After an hour and a half, I still couldn’t get those darn yard birds to move up close enough. It was late in the season, and though I got a few return calls and a gobble or two, they just wouldn’t move up close enough. I left without a trophy, once again, but now I had a plan. I would use my ONX Maps to find an area where I could set up on public land and call Tom or even Jake, from off of a private field. I had just the place in mind.
It was a good plan, no really, it was. I had seen turkeys around that area and there were wooded areas all around. I selected a couple of spots to try, and then I confidently looked up a couple of more recipes for that long beard I was going to bring home today. So I went to the first area and I stayed for over two hours before moving to the next area where I wasn’t quite so patient. Forty-five minutes later I was loading up my car, sore with a bit of turkey-butt, and really disappointed.

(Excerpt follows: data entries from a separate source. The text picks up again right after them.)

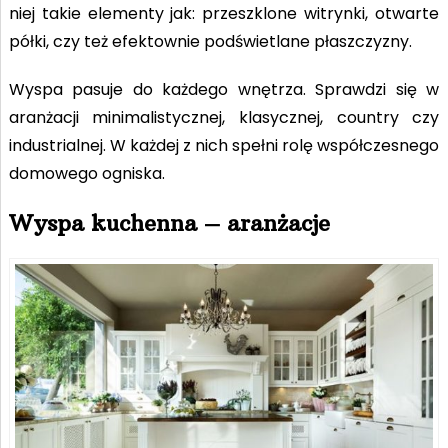
niej takie elementy jak: przeszklone witrynki, otwarte
półki, czy też efektownie podświetlane płaszczyzny.
Wyspa pasuje do każdego wnętrza. Sprawdzi się w
aranżacji minimalistycznej, klasycznej, country czy
industrialnej. W każdej z nich spełni rolę współczesnego
domowego ogniska.
Wyspa kuchenna – aranżacje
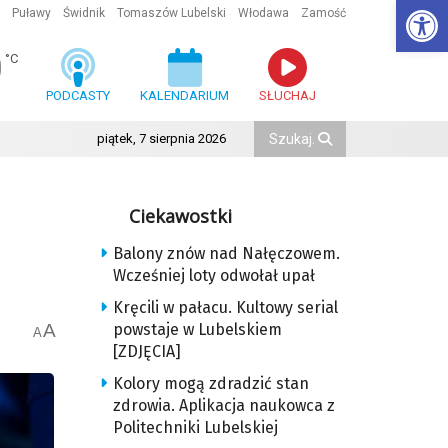
Ot
Puławy
Świdnik
Tomaszów Lubelski
Włodawa
Zamość
0
°C
PODCASTY
KALENDARIUM
SŁUCHAJ
piątek, 7 sierpnia 2026
Ciekawostki
Balony znów nad Nałęczowem.
Wcześniej loty odwołał upał
Kręcili w pałacu. Kultowy serial
A
powstaje w Lubelskiem
A
[ZDJĘCIA]
Kolory mogą zdradzić stan
zdrowia. Aplikacja naukowca z
Politechniki Lubelskiej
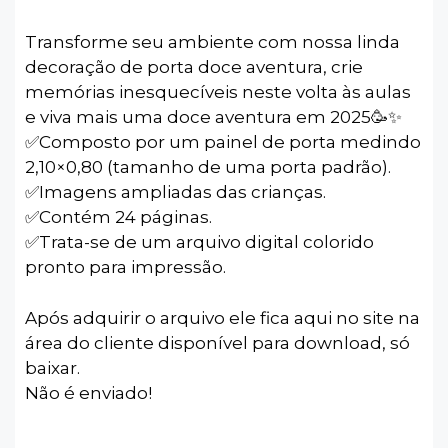
Transforme seu ambiente com nossa linda
decoração de porta doce aventura, crie
memórias inesquecíveis neste volta às aulas
e viva mais uma doce aventura em 2025🥳✨️
✅️Composto por um painel de porta medindo
2,10×0,80 (tamanho de uma porta padrão).
✅️Imagens ampliadas das crianças.
✅️Contém 24 páginas.
✅️Trata-se de um arquivo digital colorido
pronto para impressão.
Após adquirir o arquivo ele fica aqui no site na
área do cliente disponível para download, só
baixar.
Não é enviado!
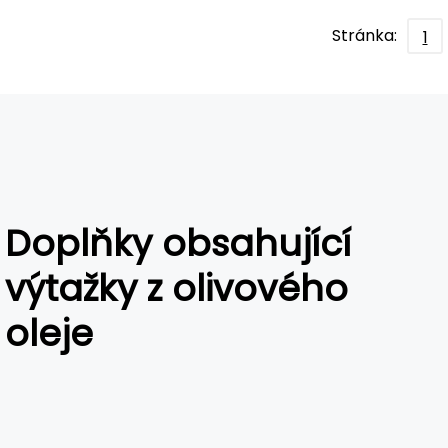
Stránka:
1
Doplňky obsahující
výtažky z olivového
oleje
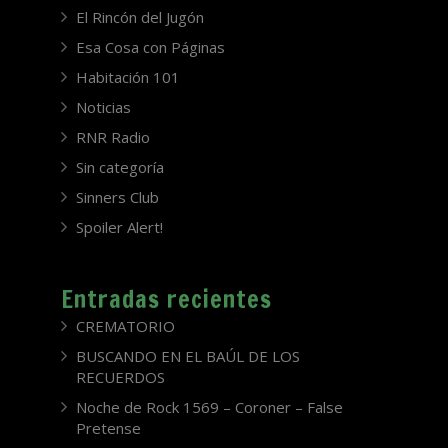
El Rincón del Jugón
Esa Cosa con Páginas
Habitación 101
Noticias
RNR Radio
Sin categoría
Sinners Club
Spoiler Alert!
Entradas recientes
CREMATORIO
BUSCANDO EN EL BAÚL DE LOS
RECUERDOS
Noche de Rock 1569 – Coroner – False
Pretense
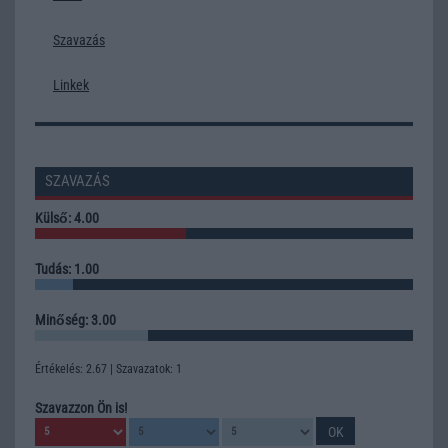
Szavazás
Linkek
SZAVAZÁS
Külső: 4.00
Tudás: 1.00
Minőség: 3.00
Értékelés: 2.67 | Szavazatok: 1
Szavazzon Ön is!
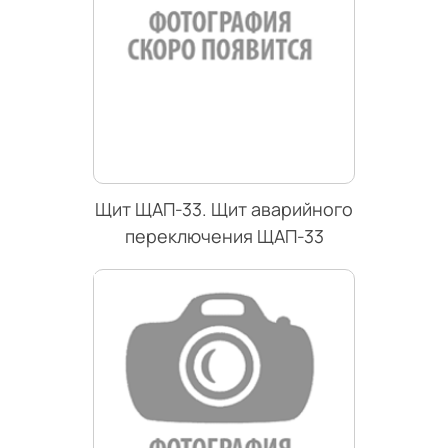
Щит ЩАП-33. Щит аварийного
переключения ЩАП-33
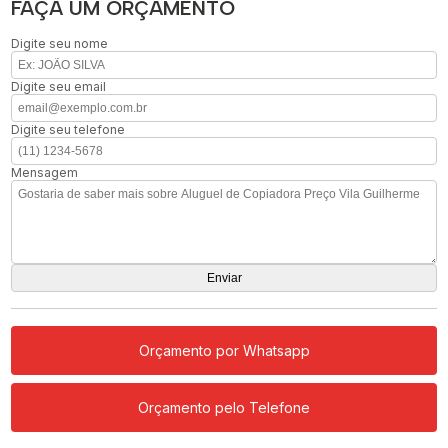
FAÇA UM ORÇAMENTO
Digite seu nome
Digite seu email
Digite seu telefone
Mensagem
Orçamento por Whatsapp
Orçamento pelo Telefone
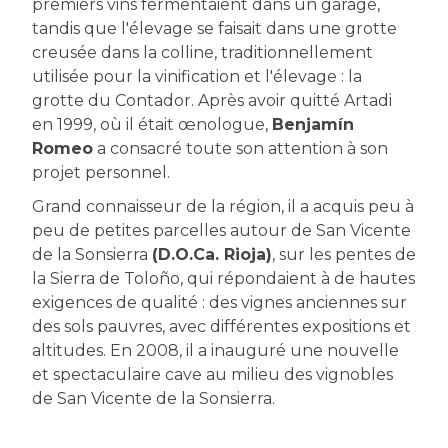
premiers vins fermentaient dans un garage,
tandis que l'élevage se faisait dans une grotte
creusée dans la colline, traditionnellement
utilisée pour la vinification et l'élevage : la
grotte du Contador. Après avoir quitté Artadi
en 1999, où il était œnologue,
Benjamín
Romeo
a consacré toute son attention à son
projet personnel.
Grand connaisseur de la région, il a acquis peu à
peu de petites parcelles autour de San Vicente
de la Sonsierra
(D.O.Ca. Rioja)
, sur les pentes de
la Sierra de Toloño, qui répondaient à de hautes
exigences de qualité : des vignes anciennes sur
des sols pauvres, avec différentes expositions et
altitudes. En 2008, il a inauguré une nouvelle
et spectaculaire cave au milieu des vignobles
de San Vicente de la Sonsierra.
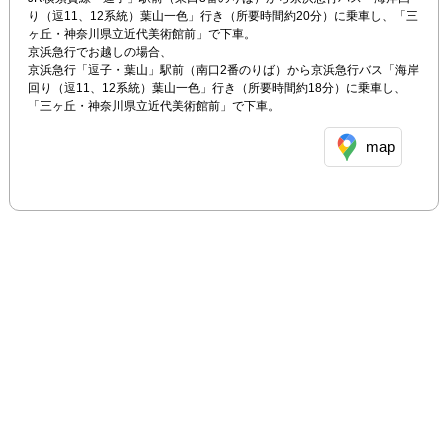
り（逗11、12系統）葉山一色」行き（所要時間約20分）に乗車し、「三
ヶ丘・神奈川県立近代美術館前」で下車。

京浜急行でお越しの場合、

京浜急行「逗子・葉山」駅前（南口2番のりば）から京浜急行バス「海岸
回り（逗11、12系統）葉山一色」行き（所要時間約18分）に乗車し、
「三ヶ丘・神奈川県立近代美術館前」で下車。
map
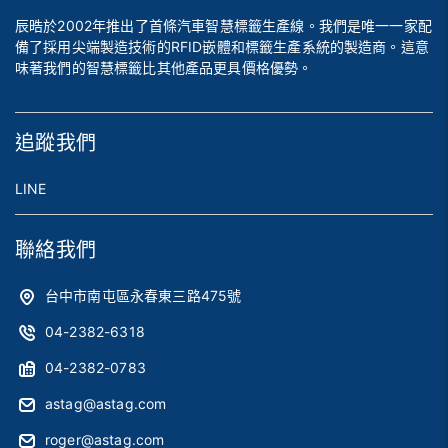
辰晧於2002年推出了首條汽車智慧標籤生產線。我們是唯一一家配
備了採用尖端製造技術的RFID嵌體和標籤生產系統的製造商。這意
味著我們的智慧標籤比其他產品更具價格優勢。
追蹤我們
LINE
聯絡我們
台中市南屯區永春東三路475號
04-2382-6318
04-2382-0783
astag@astag.com
roger@astag.com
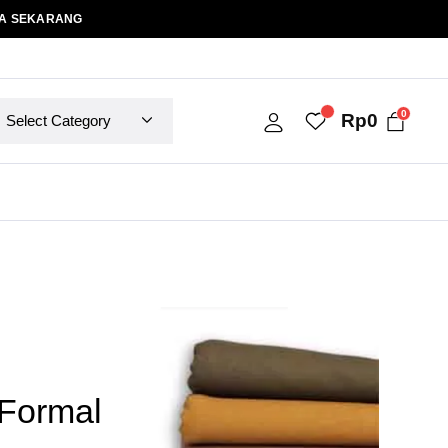
A SEKARANG
0
Rp
0
Formal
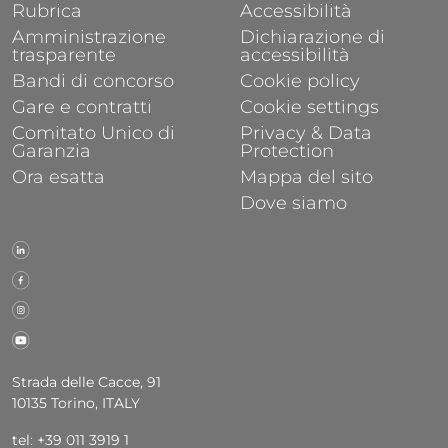
Rubrica
Accessibilità
Amministrazione
Dichiarazione di
trasparente
accessibilità
Bandi di concorso
Cookie policy
Gare e contratti
Cookie settings
Comitato Unico di
Privacy & Data
Garanzia
Protection
Ora esatta
Mappa del sito
Dove siamo
Strada delle Cacce, 91
10135 Torino, ITALY
tel: +39 011 3919 1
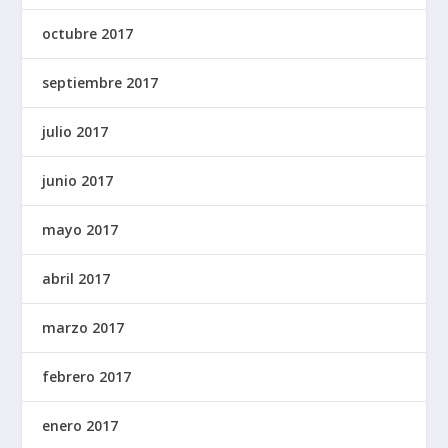
octubre 2017
septiembre 2017
julio 2017
junio 2017
mayo 2017
abril 2017
marzo 2017
febrero 2017
enero 2017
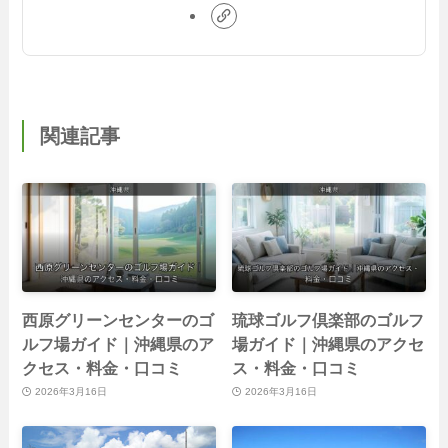
関連記事
西原グリーンセンターのゴ
琉球ゴルフ倶楽部のゴルフ
ルフ場ガイド｜沖縄県のア
場ガイド｜沖縄県のアクセ
クセス・料金・口コミ
ス・料金・口コミ
2026年3月16日
2026年3月16日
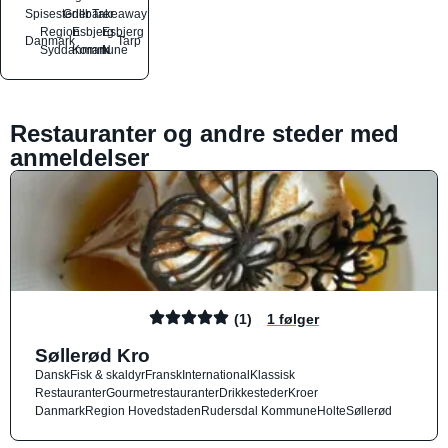
Spisesteder
Grillbarer
Takeaway
Region
Esbjerg
Esbjerg
Danmark
Tarp
Syddanmark
Kommune
N
Restauranter og andre steder med
anmeldelser
(1)
1 følger
Søllerød Kro
Dansk
Fisk & skaldyr
Fransk
International
Klassisk
Restauranter
Gourmetrestauranter
Drikkesteder
Kroer
Danmark
Region Hovedstaden
Rudersdal Kommune
Holte
Søllerød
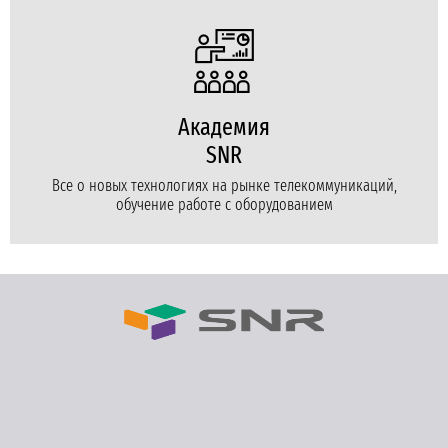
Академия
SNR
Все о новых технологиях на рынке телекоммуникаций,
обучение работе с оборудованием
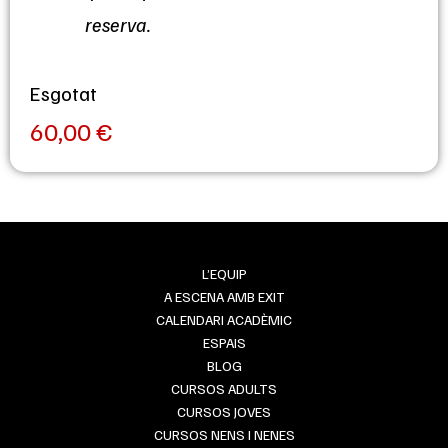
reserva.
Esgotat
60,00
€
L’EQUIP
A ESCENA AMB EXIT
CALENDARI ACADÈMIC
ESPAIS
BLOG
CURSOS ADULTS
CURSOS JOVES
CURSOS NENS I NENES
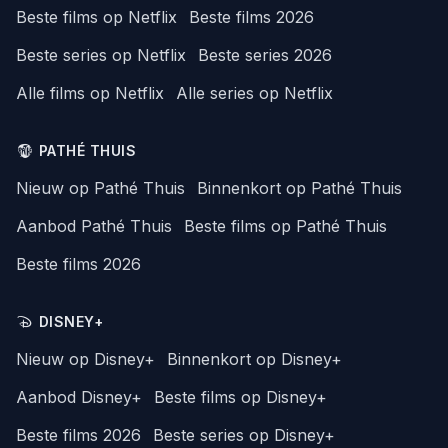
Beste films op Netflix
Beste films 2026
Beste series op Netflix
Beste series 2026
Alle films op Netflix
Alle series op Netflix
PATHÉ THUIS
Nieuw op Pathé Thuis
Binnenkort op Pathé Thuis
Aanbod Pathé Thuis
Beste films op Pathé Thuis
Beste films 2026
DISNEY+
Nieuw op Disney+
Binnenkort op Disney+
Aanbod Disney+
Beste films op Disney+
Beste films 2026
Beste series op Disney+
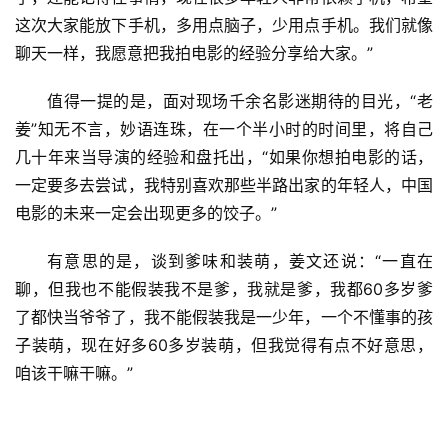
这次大家能放下手机，多用点脑子，少用点手机。我们就像
聊天一样，我愿意把我拍电影的经验分享给大家。”
首
值得一提的是，面对现场千余名影迷期待的目光，“老
页
姜”知无不言，妙语连珠，在一个半小时的时间里，将自己
几十年来当导演的经验和盘托出，“如果你想拍电影的话，
资
一定要多去尝试，我特别喜欢那些半路出家的年轻人，中国
讯
电影的未来一定会出现更多的饺子。”
商
有意思的是，谈到爹味和装萌，姜文还说：“一直在
业
聊，但我也不能假装我不是爹，我就是爹，我都60多岁爹
了都快当爷爷了，我不能假装我是一少年，一个不懂事的孩
消
子装萌，现在好多60多岁装萌，但我觉得有点不好意思，
费
咱该干嘛干嘛。”
生
活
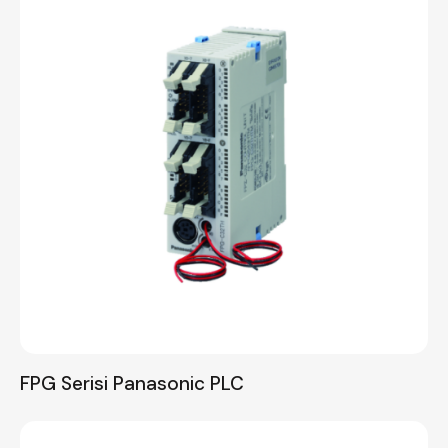
FPG Serisi Panasonic PLC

With my
Bellini 12-gauge in its case and my seat belt latched I limped slowly down the road, thinking about my next day hunting.
Then I caught a glimpse of something just off the road, behind some blackberry bushes. I thought, what the heck, and gave a short series of yelps. To my surprise, a faint gobble resonated from about a hundred yards ahead of us. I waited, in my car, on the road, for a moment before putting. Again, a new surprise; another young Jake ran up to the fence, just about ten yards away. Now what? I had three potential targets, including the one coming up the roadway toward me. I panicked. Of course, what else would I do?
I put the Outlander into reverse until I found a spot to park, which was only about fifteen yards away. I got out the passenger-side door, opened the back tailgate and slid out my gun. I took a quick look around before grabbing my Garmin. I had left it on, meaning there would be no wait time for it to get started acquiring satellites. I was easily able to determine that the wooded patch next to me was BLM, even though there appeared to be a fence around it! I scurried out a couple of hundred yards where I hunkered down next to an oak tree and yelped once more. Gobble, gobble, gobble, came the call from out in front of me. It was the young Jake that ran up the road towards my original position. He strutted past my car and froze. He looked confused so I gave a faint yelp. Jake didn’t need any more coaxing; he ran straight into me. He seemed half-crazed as I put him down, just about twelve yards out.
Now, as I prepare for the fall turkey season, and the upcoming deer season, I am updating and studying my ONXMaps Hunting maps. I’ve marked a few spots where I have seen a bear, turkey, and deer, so I can easily find that area again when the season starts. Now I’ll know exactly where I can go and, if needed, who to talk to. The ONXMaps has really opened my potential.